Auswertungen von Facebook-Accounts lassen zudem die Reise- und Auswanderungspläne des 50-Jährigen in einem anderen als dem von ihm angegebenen Licht erscheinen: Bisher hatte der Angeklagte stets angegeben, er habe bei seiner Reise in die Türkei nur Kleidung kaufen wollen, weil er damit einen Handel beginnen wollte; an eine Weiterreise nach Syrien habe er nie gedacht, dem IS wollte er sich auch nicht anschließen. Nun aber wertete die Staatsanwaltschaft New York seinen Facebook-Account sowie den eines befreundeten Mannes aus: Dabei zeigen Fotos den Bekannten in eindeutiger Pose mit Kalaschnikow, außerdem gibt es belastende Dialoge.

„Normal leben“ in Syrien

„Ich hatte für mich die Reise nach Syrien geplant“, gab der Angeklagte schließlich zu. „Was wollten sie in Syrien?“, fragte der Richter. „Normal leben. Manche kämpfen, aber das muss jeder für sich entscheiden“, erklärte er. Seine Frau hätte er mitgenommen: „Sie wollte das auch“. „Haben sie sich es jetzt überlegt, wollen sie jetzt alles sagen?“, ermunterte ihn dann der Richter zu einem umfassenden Geständnis. „Sie haben jetzt alles entdeckt“, entgegnete der Angeklagte. Da schaltete sich der Staatsanwalt ein: „Der Vorsitzende ist wirklich angenehm, erzählen sie ihm alles, es nützt ihnen wirklich.“

„Wir schneiden hier gar nichts ab“

Ganz überzeugt war der 50-Jährige davon aber offenbar nicht, denn er meinte: „Ich werde alles sagen, wenn sie mich fragen, aber ich werde nichts voraus sagen, ich werde ihnen nicht helfen.“ Dann wurde er mit Fotos von einigen IS-Kämpfern konfrontiert: „Ich kenne die nicht, und wenn sie mir die Hand abschneiden“, beteuerte er. „Wir schneiden hier gar nichts ab“, kommentierte der Staatsanwalt.

Insgesamt 13 Angeklagte

Bei den Grazer Dschihadistenprozessen stehen insgesamt 13 Angeklagte vor Gericht. Sie wurden bei Großrazzien Ende 2014 in Linz, Wien und Graz festgenommen – mehr dazu in Mutmaßliche Dschihadisten angeklagt (10.11.2015), Wieder Dschihadismus-Festnahmen in Graz (2.4.2015), Freigelassener Dschihadist wieder festgenommen (26.1.2015) und Großrazzia gegen Dschihadisten in drei Städten (28.11.2014). In zwei Geschworenen- und zwei Schöffenverhandlungen werden nun die unterschiedlichen Straftaten verhandelt.

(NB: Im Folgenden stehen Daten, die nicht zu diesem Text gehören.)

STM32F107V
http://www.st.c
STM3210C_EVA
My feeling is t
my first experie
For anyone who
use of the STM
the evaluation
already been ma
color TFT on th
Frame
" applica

Den Beginn machte das Verfahren gegen den 50-jährigen gebürtigen Bosnier; im zweiten Dschihadistenprozess sind acht Personen angeklagt, zum Prozessauftakt Anfang Februar erschienen aber nur fünf - mehr dazu in Zweiter Dschihadistenprozess eröffnet (5.2.2016). Im dritten - und größten - Prozess stehen ein mutmaßlicher „Hassprediger“ und ein mutmaßlicher IS-Kämpfer vor Gericht - dieses Verfahren wurde am Montag für mindestens sechs Monate vertagt - mehr dazu in Grazer Dschihadistenprozess wurde vertagt.